Filters, ideal independence and ideal Mrówka spaces

Abstract:

A family $\mathcal {A} \subseteq [\omega ]^\omega$ such that for all finite $\{X_i\}_{i\in n}\subseteq \mathcal A$ and $A \in \mathcal {A} \setminus \{X_i\}_{i\in n}$, the set $A \setminus \bigcup _{i \in n} X_i$ is infinite, is said to be ideal independent.

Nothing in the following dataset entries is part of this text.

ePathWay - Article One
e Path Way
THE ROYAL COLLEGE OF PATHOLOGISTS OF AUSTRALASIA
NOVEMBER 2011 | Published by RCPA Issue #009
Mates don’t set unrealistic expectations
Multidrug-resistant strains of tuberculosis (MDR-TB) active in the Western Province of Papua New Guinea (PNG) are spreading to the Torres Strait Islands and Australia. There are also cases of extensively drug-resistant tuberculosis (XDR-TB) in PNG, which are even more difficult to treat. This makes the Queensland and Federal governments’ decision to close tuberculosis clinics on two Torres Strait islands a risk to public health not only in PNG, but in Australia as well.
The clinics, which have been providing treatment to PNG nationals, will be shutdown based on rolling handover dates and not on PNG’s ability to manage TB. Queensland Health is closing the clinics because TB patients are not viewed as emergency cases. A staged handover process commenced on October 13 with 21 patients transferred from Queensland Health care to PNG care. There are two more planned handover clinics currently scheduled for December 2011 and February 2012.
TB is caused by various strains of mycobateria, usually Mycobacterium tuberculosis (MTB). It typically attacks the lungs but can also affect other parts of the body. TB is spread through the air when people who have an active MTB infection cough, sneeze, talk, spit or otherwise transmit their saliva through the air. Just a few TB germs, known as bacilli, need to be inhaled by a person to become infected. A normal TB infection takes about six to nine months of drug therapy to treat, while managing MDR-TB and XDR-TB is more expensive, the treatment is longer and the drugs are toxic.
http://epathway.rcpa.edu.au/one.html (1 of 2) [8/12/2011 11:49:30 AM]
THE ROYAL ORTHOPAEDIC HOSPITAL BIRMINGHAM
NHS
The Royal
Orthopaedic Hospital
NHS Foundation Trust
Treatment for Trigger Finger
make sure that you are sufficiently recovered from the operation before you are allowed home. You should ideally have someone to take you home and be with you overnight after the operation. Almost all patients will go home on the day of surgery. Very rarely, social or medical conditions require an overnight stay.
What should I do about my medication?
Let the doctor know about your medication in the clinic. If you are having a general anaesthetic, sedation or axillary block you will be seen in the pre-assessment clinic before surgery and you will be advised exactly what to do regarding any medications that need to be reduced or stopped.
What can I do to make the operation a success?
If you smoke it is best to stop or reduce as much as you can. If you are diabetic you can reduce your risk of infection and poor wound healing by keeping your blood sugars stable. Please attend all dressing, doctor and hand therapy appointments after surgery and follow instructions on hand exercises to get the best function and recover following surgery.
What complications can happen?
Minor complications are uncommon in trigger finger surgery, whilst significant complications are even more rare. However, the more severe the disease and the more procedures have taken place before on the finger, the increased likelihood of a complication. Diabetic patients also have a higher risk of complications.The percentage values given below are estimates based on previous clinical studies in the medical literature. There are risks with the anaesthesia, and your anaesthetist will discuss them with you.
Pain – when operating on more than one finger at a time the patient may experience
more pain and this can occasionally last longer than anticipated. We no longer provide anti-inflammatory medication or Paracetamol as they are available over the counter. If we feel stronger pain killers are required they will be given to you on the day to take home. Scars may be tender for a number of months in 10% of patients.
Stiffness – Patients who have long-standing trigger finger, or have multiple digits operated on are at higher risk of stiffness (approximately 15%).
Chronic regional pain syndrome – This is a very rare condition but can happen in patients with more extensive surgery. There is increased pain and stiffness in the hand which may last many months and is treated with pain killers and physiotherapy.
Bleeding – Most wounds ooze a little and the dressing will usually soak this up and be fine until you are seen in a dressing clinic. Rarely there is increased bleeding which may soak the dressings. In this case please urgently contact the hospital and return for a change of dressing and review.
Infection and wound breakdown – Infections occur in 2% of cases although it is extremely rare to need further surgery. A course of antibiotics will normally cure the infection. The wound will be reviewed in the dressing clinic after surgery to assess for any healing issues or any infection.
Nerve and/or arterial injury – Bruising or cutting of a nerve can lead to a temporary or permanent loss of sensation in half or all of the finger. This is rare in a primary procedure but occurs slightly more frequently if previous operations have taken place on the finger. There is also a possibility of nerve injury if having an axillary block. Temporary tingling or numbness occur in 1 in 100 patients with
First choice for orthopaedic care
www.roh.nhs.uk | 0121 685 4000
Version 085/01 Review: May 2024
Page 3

We prove that an ideal independent family $\mathcal {A}$ is maximal if and only if $\mathcal {A}$ is $\mathcal {J}$-completely separable and maximal $\mathcal {J}$-almost disjoint for a particular ideal $\mathcal {J}$ on $\omega$. We show that $\mathfrak {u}\leq \mathfrak {s}_{mm}$, where $\mathfrak {s}_{mm}$ is the minimal cardinality of maximal ideal independent family. This, in particular, establishes the independence of $\mathfrak {s}_{mm}$ and $\mathfrak {i}$. Given an arbitrary set $C$ of uncountable cardinals, we show how to simultaneously adjoin via forcing maximal ideal independent families of cardinality $\lambda$ for each $\lambda \in C$, thus establishing the consistency of $C\subseteq {spec}(\mathfrak {s}_{mm})$. Assuming $\mathsf {CH}$, we construct a maximal ideal independent family, which remains maximal after forcing with any proper, $^\omega \omega$-bounding, $p$-point preserving forcing notion and evaluate $\mathfrak {s}_{mm}$ in several well-studied forcing extensions.

We also study natural filters associated with ideal independence and introduce an analog of Mrówka spaces for ideal independent families.